START Records supplied
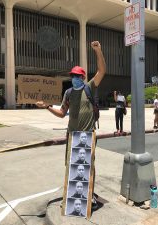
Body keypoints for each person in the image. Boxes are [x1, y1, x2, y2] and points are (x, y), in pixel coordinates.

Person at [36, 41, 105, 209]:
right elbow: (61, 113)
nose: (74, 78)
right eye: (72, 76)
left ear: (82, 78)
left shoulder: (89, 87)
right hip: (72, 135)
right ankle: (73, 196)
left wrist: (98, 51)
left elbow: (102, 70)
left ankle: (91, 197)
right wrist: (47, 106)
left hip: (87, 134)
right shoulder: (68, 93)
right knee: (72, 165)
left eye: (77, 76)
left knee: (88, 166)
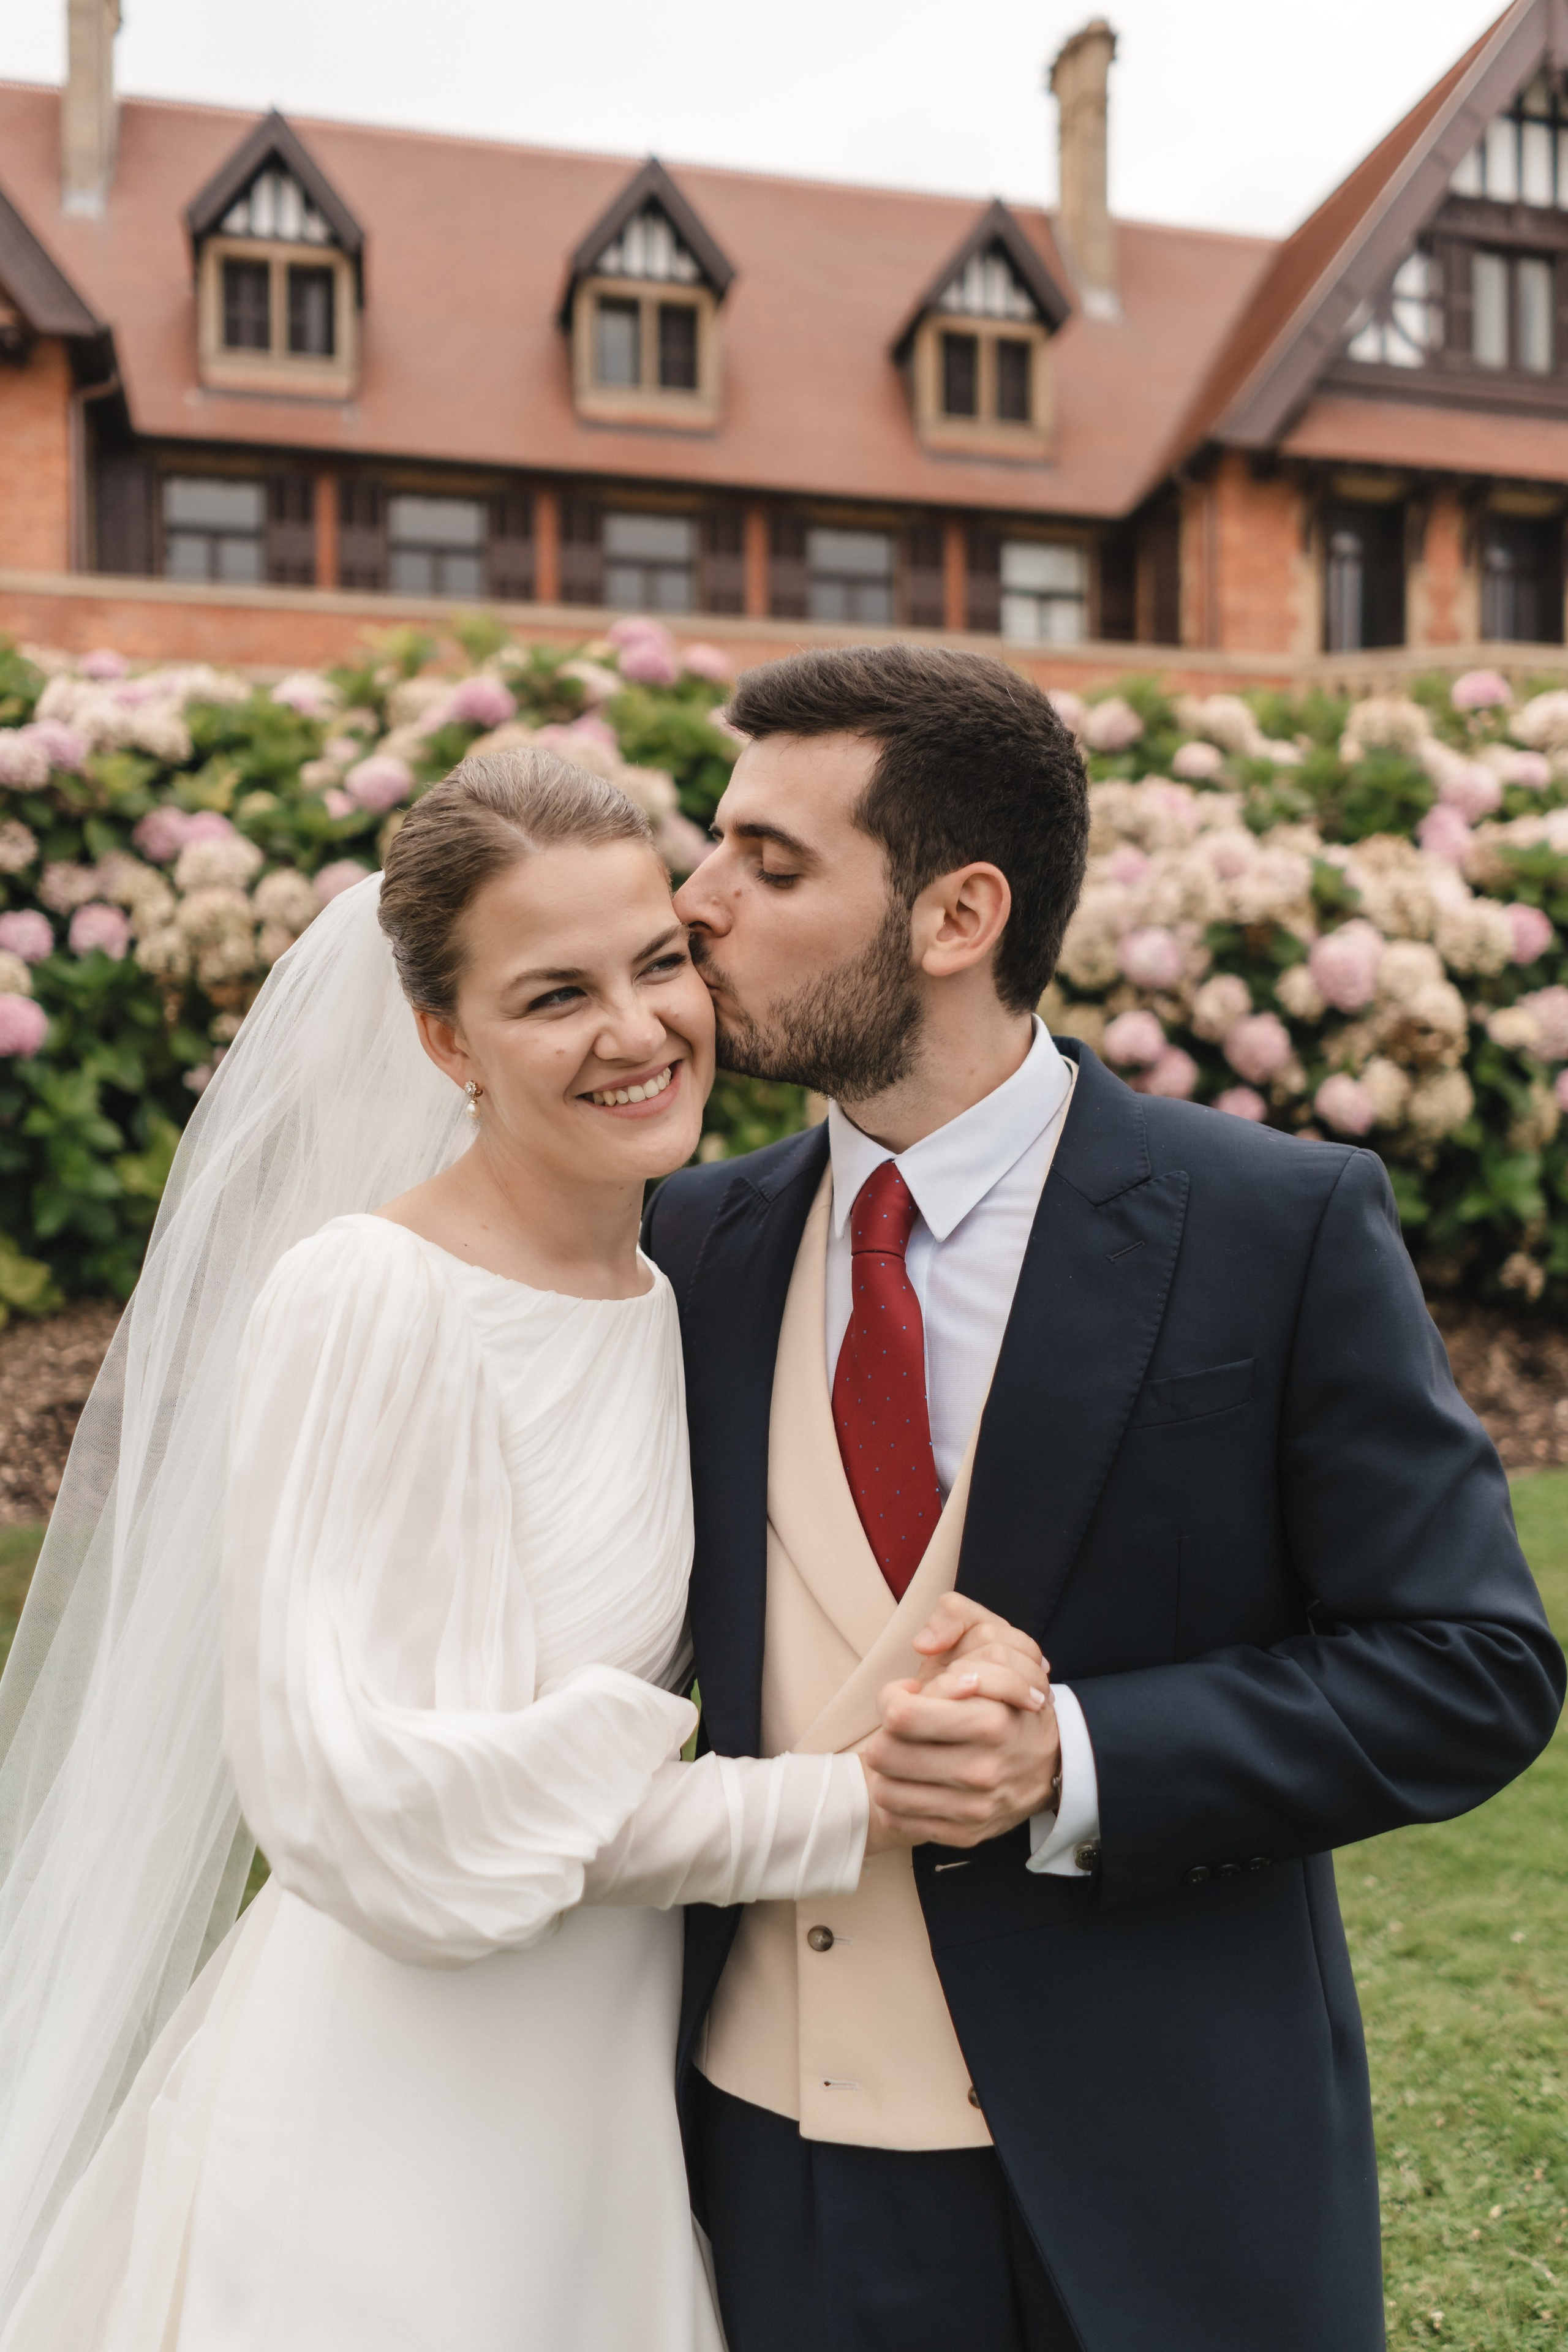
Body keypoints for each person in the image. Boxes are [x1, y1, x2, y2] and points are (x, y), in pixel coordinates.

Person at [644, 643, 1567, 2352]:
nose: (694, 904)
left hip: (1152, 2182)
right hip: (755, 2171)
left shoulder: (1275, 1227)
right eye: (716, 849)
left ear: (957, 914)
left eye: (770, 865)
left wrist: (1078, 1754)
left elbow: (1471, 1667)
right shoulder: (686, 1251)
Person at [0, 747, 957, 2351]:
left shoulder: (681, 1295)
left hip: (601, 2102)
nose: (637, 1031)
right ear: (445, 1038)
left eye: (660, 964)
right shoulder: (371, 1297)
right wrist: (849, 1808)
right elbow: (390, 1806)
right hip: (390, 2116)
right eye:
END Records supplied
_What you have to do_.
Print out the records in full and exactly, dropping every picture.

_Answer area_.
Body keypoints for each person in the image. Boxes are [x1, y1, x2, y2] and points are (x, y), in pixel coordinates.

Person at [36, 41, 105, 209]:
right elbow: (61, 113)
nose: (74, 78)
right eye: (72, 76)
left ear: (82, 78)
left shoulder: (89, 87)
right hip: (72, 135)
right ankle: (73, 196)
left wrist: (98, 51)
left elbow: (102, 70)
left ankle: (91, 197)
right wrist: (47, 106)
left hip: (87, 134)
right shoulder: (68, 93)
right knee: (72, 165)
left eye: (77, 76)
left knee: (88, 166)
Body keypoints for each person in the image. Boxes are [x1, y1, x2, y2] and points are (x, y), in pixel coordinates.

Person at [644, 643, 1567, 2352]:
nose: (694, 904)
left hip: (1152, 2182)
right hip: (755, 2171)
left shoulder: (1275, 1227)
right eye: (716, 849)
left ear: (957, 914)
left eye: (770, 865)
left wrist: (1078, 1754)
left elbow: (1471, 1667)
right shoulder: (686, 1251)
Person at [0, 747, 957, 2351]:
left shoulder: (681, 1295)
left hip: (601, 2102)
nose: (637, 1031)
right ear: (445, 1038)
left eye: (660, 964)
right shoulder: (371, 1297)
right wrist: (849, 1808)
right elbow: (390, 1806)
right hip: (390, 2116)
right eye:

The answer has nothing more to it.